Facts about Voice and Telephony
Medium-bandwidth
Telephone quality voice can be achieved with transmission rates down to 8000 bits per second, but the required compression techniques are, at present, very computationally expensive. Intermediate bit rates are a possibility, but 64,000 bits per second is the present telephone industry standard. For this reason, we restrict our attention to 64 Kbps telephone industry compatible speech. Such digital voice signals consist of sampling the analog waveform 8000 times per second and representing each sample as an 8 bit digital encoding of the amplitude of the signal. The standard encoding is called m-255, a form of segmented logarithmic companding [AT&T 80].
Real-time
Voice communication from human to human (telephony) is a real time communications problem. The perceived delay must be fairly small and constant. Tolerable delays are generally below 100 milliseconds. [AT&T 80].
Voice filing, transmission of voice between a human and a storage device, is a half-duplex function. As such, it can tolerate higher delays provided that the initial delay, when a connection is set up, is not too long (on the order of a second).
Echo
Echoes are responsible for much of the perceived annoyance caused by delay in current long-distance telephone calls. There is a tradeoff betwen allowable delay and the loudness of echo. Generally speaking, with more return-loss (less echo), longer delays can be tolerated. There are many sources of echo. Two important classes of echos are acoustic echo, which occurs when acoustic energy from the receiver (speaker) enters the transmitter (microphone), and hybrid echo, which is an electrical effect caused by reflections from hybrid circuits or impedance discontinuities in 2-wire voice paths [AT&T 80, Section 7.2]. The major concern is for "Talker Echo," which is generated on the receiver side (the person listening), but perceived on the transmitter side (the person talking).
Conversation statistics
Although a conversation is potentially full duplex (both people can talk at once), usually only one participant at a time is speaking. In addition, when a person is speaking, there are often gaps between words and sentences. On the other hand, both participants do occasionally speak at once. Over most conversations, about 47% of the full-duplex channel capacity is used [Bullington & Fraser 59].
The laws of large numbers apply to these statistics. Useful data points come from the telephone industry use of Time Assigned Speech Interpolation (TASI), in which a certain number of trunk circuits (such as transoceanic cables) are overcommited. If 24 full duplex trunks are available, usually 36 conversations can be supported, for a ratio of 1.5. If 150 circuits are available, 300 conversations can usually be supported, for a ratio of 2.0. [AT&T 80] These statistical effects are usually referred to as the TASI advantage.

It is also fairly well known that only a small fraction of phones will be in use at the busiest hour. Most of the time, almost all of the phones will be unused, but of course the system must be designed for worst case behavior. However, normal bussines phone usage statistics will probably not be valid in an integrated voice and data network.
Error-tolerance
To a certain extent, the human ear is tolerant of brief distortions in speech. For digital speech this means that small, transient errors in the digital representation of speech can be ignored. Dropouts of up to several milliseconds will be perceived as "pops" and "clicks," and will be tolerated as long as they are kept sufficiently infrequent.
Virtual Circuit Service
Once set up, a voice connection should maintain an adequate quality. In the presence of network overloading it would probably be better to reject connection attempts altogether than to offer poor quality. Thus, it is often better to block new calls than to degrade old ones.

• _Human keypoint data_
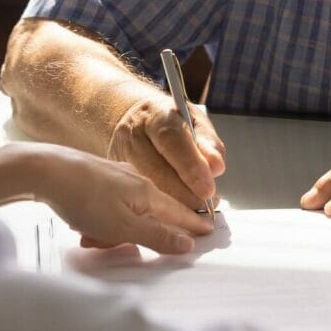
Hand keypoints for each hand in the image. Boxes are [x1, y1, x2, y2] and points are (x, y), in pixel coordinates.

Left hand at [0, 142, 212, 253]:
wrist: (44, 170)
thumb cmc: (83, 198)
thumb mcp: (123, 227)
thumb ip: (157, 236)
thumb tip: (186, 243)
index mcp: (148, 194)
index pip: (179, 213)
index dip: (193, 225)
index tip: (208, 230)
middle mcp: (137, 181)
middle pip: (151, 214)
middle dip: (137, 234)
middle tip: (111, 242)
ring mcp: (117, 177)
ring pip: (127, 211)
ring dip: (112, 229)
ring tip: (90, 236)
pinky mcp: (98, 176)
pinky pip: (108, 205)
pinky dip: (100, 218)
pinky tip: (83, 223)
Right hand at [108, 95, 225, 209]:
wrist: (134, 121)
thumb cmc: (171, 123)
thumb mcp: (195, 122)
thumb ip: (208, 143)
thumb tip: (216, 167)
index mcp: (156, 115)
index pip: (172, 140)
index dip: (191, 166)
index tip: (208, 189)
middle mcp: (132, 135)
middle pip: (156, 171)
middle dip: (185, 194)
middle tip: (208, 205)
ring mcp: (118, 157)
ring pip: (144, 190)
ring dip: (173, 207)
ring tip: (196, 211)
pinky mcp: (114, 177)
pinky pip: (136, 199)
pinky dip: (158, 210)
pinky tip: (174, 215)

==

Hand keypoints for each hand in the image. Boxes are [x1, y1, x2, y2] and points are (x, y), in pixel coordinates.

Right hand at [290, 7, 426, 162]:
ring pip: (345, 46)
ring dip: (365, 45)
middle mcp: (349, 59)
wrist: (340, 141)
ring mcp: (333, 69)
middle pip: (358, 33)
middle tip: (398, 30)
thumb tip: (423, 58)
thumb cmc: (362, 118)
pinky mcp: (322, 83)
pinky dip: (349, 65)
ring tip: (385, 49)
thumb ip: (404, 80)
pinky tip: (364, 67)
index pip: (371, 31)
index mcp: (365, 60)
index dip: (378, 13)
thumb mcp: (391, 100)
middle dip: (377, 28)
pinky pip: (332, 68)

--

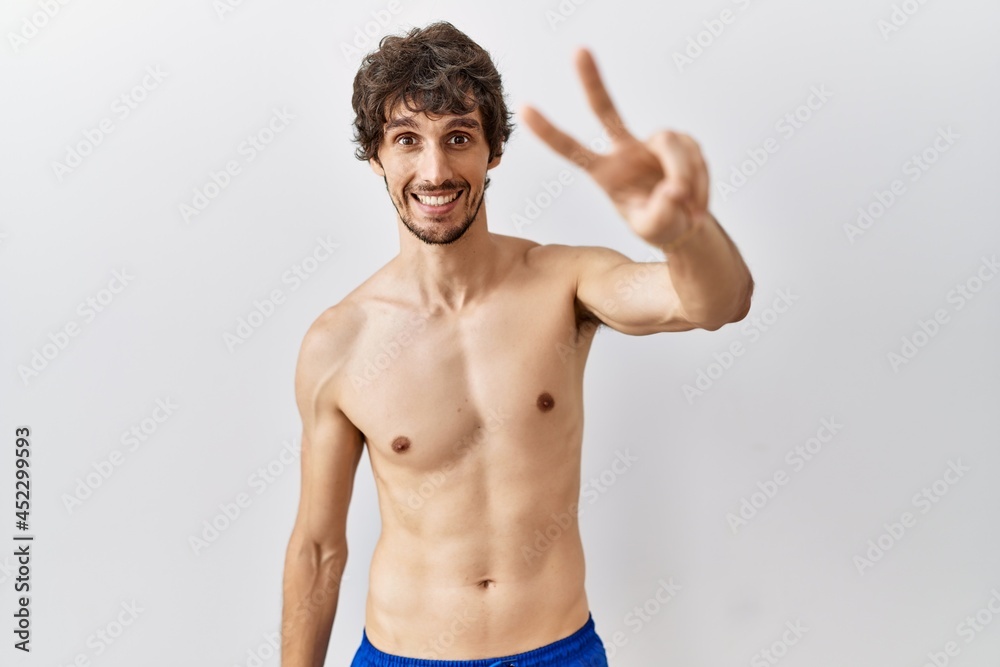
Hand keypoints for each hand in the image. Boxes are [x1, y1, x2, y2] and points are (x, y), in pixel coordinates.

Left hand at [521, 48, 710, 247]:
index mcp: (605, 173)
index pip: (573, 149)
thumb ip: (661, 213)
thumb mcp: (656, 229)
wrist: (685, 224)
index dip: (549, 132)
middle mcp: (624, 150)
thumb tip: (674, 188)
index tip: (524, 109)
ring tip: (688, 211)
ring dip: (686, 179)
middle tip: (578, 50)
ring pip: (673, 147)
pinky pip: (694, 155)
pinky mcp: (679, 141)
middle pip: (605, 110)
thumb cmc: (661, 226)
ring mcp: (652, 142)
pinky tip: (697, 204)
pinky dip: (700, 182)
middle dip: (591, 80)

• _TASKS TO CARRY OUT_
A. Name every section heading that comes after the title in the passage on voice and telephony.
B. Carry on the passage on voice and telephony from its final sentence.

• _ANSWERS TO THE EXERCISE_
A. Medium-bandwidth, Real-time, Echo, Conversation statistics, Error-tolerance, Virtual Circuit Service

B.
Consequences for Ethernet Transmission
The above characteristics of interactive voice have several consequences for the design of a datagram based voice transmission protocol. The two most critical requirements are that the voice transmission protocol and the end devices have sufficient throughput to support the voice data rate in a steady state and that the end-to-end delay be sufficiently small.
It is not sufficient for the system just to support the average data rate. The system must support the average data rate with sufficiently low variance to maintain a constant low delay. Some variation in the data rate can be compensated by increased initial delay. Voice data is buffered at the receiving end so that the buffer runs dry with very low probability.
Bandwidth Considerations
The voice protocol must transmit enough packets per second to achieve a small delay. However, the number of packets per second must be low enough to be handled by software in the producer and consumer. Experiments have shown this limit to be about 100 packets per second. Inexpensive microprocessors will probably not do as well. For this reason speech compression techniques offer little help. They reduce the bandwidth, but the per-packet overhead is usually the limiting factor. The packet rate is related directly to the delay as:
D = 1/P + TTotal
Where D is the delay, P is the number of packets per second, and TTotal is the total transmission delay, described later in more detail.
A simple sequence of arithmetic can tell us that the three Megabit per second Experimental Ethernet currently available within PARC can support about 40 simultaneous transmissions at 64 Kbps plus overhead. This means about 150-200 telephones could be supported on a single network, assuming 20% of the phones are busy during peak periods. On a 10 Mbps Ethernet, about 400 telephones could be supported, and about 100 phones on a 1.5 Mbps network. The number of telephones does not scale linearly with bandwidth because of the greater overheads necessary at higher speeds. The Ethernet slot time consumes more bits at higher data rates.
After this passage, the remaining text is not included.